A libel lawsuit filed by a veteran missionary against a Yad L’Achim activist was withdrawn last week in Beersheva Magistrates’ Court.
The suit was filed by Eddie Beckford, who claimed that he had been subjected to verbal attacks and ridicule after Yad L’Achim exposed his missionary activities in Arad.
Yad L’Achim holds regular demonstrations against Beckford and has publicized the fact that his soup kitchen and chess center were fronts for missionary activity.
Beckford has a history of run-ins with those opposing his activities. A few years ago, he brutally accosted the late Chief Rabbi of Arad, Harav Ben Zion Lipsker, of blessed memory, who was innocently walking behind the city’s market, not far from the missionary’s headquarters.
At the time, Beckford and his assistants were distributing missionary material and apparently suspected that the Rav was intending to warn the public from taking it.
In another incident, Yad L’Achim revealed in Beersheva Magistrates’ Court a video that captured Beckford brutally beating a Yad L’Achim activist. Beckford escaped the scene, but was later apprehended by police and brought for trial. The court issued an injunction barring him from the city for 45 days.
In the libel lawsuit, the judge tried in the first court session to get the sides to agree to a compromise: Beckford would drop the suit in exchange for a promise from Yad L’Achim that it would stay away from his headquarters.

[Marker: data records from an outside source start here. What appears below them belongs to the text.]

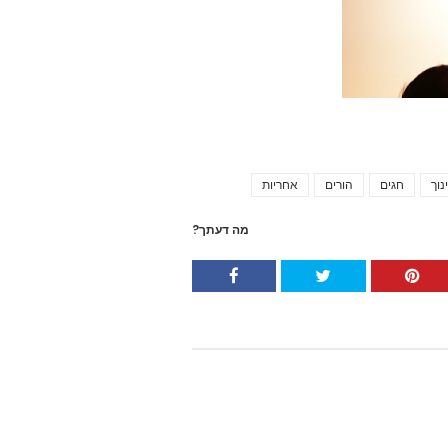
נוך
חגים
הורים
אחריות
Tags
מה דעתך?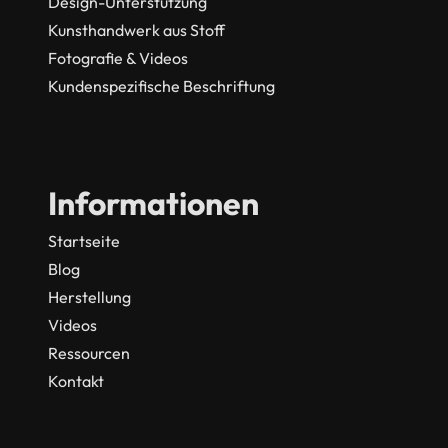
Design-Unterstützung
Kunsthandwerk aus Stoff
Fotografie & Videos
Kundenspezifische Beschriftung
Informationen
Startseite
Blog
Herstellung
Videos
Ressourcen
Kontakt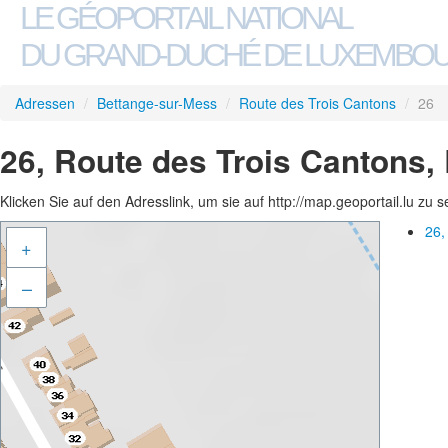
LE GÉOPORTAIL NATIONAL
DU GRAND-DUCHÉ DE LUXEMBO
Adressen
/
Bettange-sur-Mess
/
Route des Trois Cantons
/
26
26, Route des Trois Cantons,
Klicken Sie auf den Adresslink, um sie auf http://map.geoportail.lu zu 
26,
+
–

“I responded on behalf of Yad L’Achim that it is our legal right and halachic obligation to stand and protest,” says Moshe Morgenstern, a member of Yad L’Achim’s legal team. “The judge responded that while the position of the halacha was not relevant to the case, he could understand that, from Yad L’Achim’s vantage point, there was no room to compromise with missionaries.”
Beckford showed up at last Thursday’s decisive court session without an attorney. When he was asked about this by the court, he answered, “No attorney is prepared to represent me.”
The judge, in response, expressed astonishment: “There are 50,000 lawyers in Israel, and you couldn’t find one that would represent you?”
The court, seeing that there was no foundation to the lawsuit, recommended that Beckford withdraw it, which he promptly did. The court clarified that the meaning of Beckford’s withdrawal is that he can no take no further legal action against the Yad L’Achim activist named in his suit.
Yad L’Achim chairman Harav Shalom Dov Lifschitz noted this week that “this was the third suit in the last period that Yad L’Achim has won against the missionaries. This proves that even in the judicial sphere, their tactics are failing.”
Rav Lifschitz reiterated his call to the Knesset to legislate a counter-missionary law with teeth that would give the authorities the ability to fight missionary activity effectively.